Data extracted from a collection
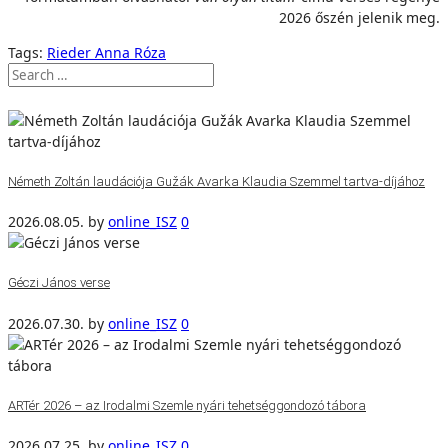
2026 őszén jelenik meg.
Tags:
Rieder Anna Róza
Németh Zoltán laudációja Gužák Avarka Klaudia Szemmel tartva-díjához
2026.08.05.
by
online_ISZ
0
Géczi János verse
2026.07.30.
by
online_ISZ
0
ARTér 2026 – az Irodalmi Szemle nyári tehetséggondozó tábora
2026.07.25.
by
online_ISZ
0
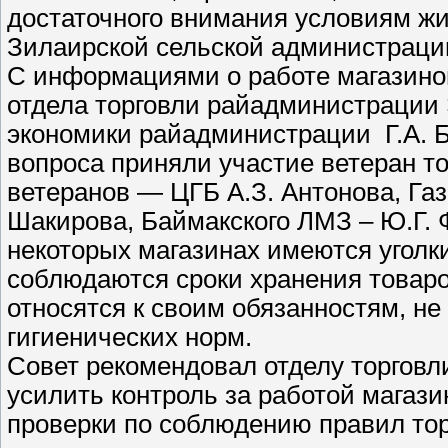
достаточного внимания условиям жи
Зилаирской сельской администрации,
С информациями о работе магазинов
отдела торговли райадминистрации
экономики райадминистрации Г.А. 
вопроса приняли участие ветеран то
ветеранов — ЦГБ А.З. Антонова, Га
Шакирова, Баймакского ЛМЗ – Ю.Г. Ф
некоторых магазинах имеются уголки 
соблюдаются сроки хранения товаро
относятся к своим обязанностям, н
гигиенических норм.
Совет рекомендовал отделу торговл
усилить контроль за работой магази
проверки по соблюдению правил тор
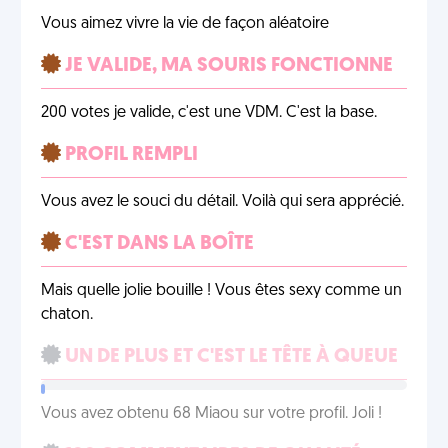
Vous aimez vivre la vie de façon aléatoire
JE VALIDE, MA SOURIS FONCTIONNE
200 votes je valide, c'est une VDM. C'est la base.
PROFIL REMPLI
Vous avez le souci du détail. Voilà qui sera apprécié.
C'EST DANS LA BOÎTE
Mais quelle jolie bouille ! Vous êtes sexy comme un
chaton.
UN DE PLUS ET C'EST LE TÊTE À QUEUE
Vous avez obtenu 68 Miaou sur votre profil. Joli !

--- TASK REQUIREMENTS ---
Leaving out the pictures, repeat the data above exactly.

--- ANSWER TO THE EXERCISE ---
2026 őszén jelenik meg.
Tags:
Rieder Anna Róza
Németh Zoltán laudációja Gužák Avarka Klaudia Szemmel tartva-díjához
2026.08.05.
by
online_ISZ
0
Géczi János verse
2026.07.30.
by
online_ISZ
0
ARTér 2026 – az Irodalmi Szemle nyári tehetséggondozó tábora
2026.07.25.
by
online_ISZ
0
достаточного внимания условиям жи
Зилаирской сельской администрации,
С информациями о работе магазинов
отдела торговли райадминистрации
экономики райадминистрации Г.А. 
вопроса приняли участие ветеран то
ветеранов — ЦГБ А.З. Антонова, Га
Шакирова, Баймакского ЛМЗ – Ю.Г. Ф
некоторых магазинах имеются уголки 
соблюдаются сроки хранения товаро
относятся к своим обязанностям, н
гигиенических норм.
Совет рекомендовал отделу торговл
усилить контроль за работой магази
проверки по соблюдению правил тор
Vous aimez vivre la vie de façon aléatoire
JE VALIDE, MA SOURIS FONCTIONNE
200 votes je valide, c'est une VDM. C'est la base.
PROFIL REMPLI
Vous avez le souci du détail. Voilà qui sera apprécié.
C'EST DANS LA BOÎTE
Mais quelle jolie bouille ! Vous êtes sexy comme un
chaton.
UN DE PLUS ET C'EST LE TÊTE À QUEUE
Vous avez obtenu 68 Miaou sur votre profil. Joli !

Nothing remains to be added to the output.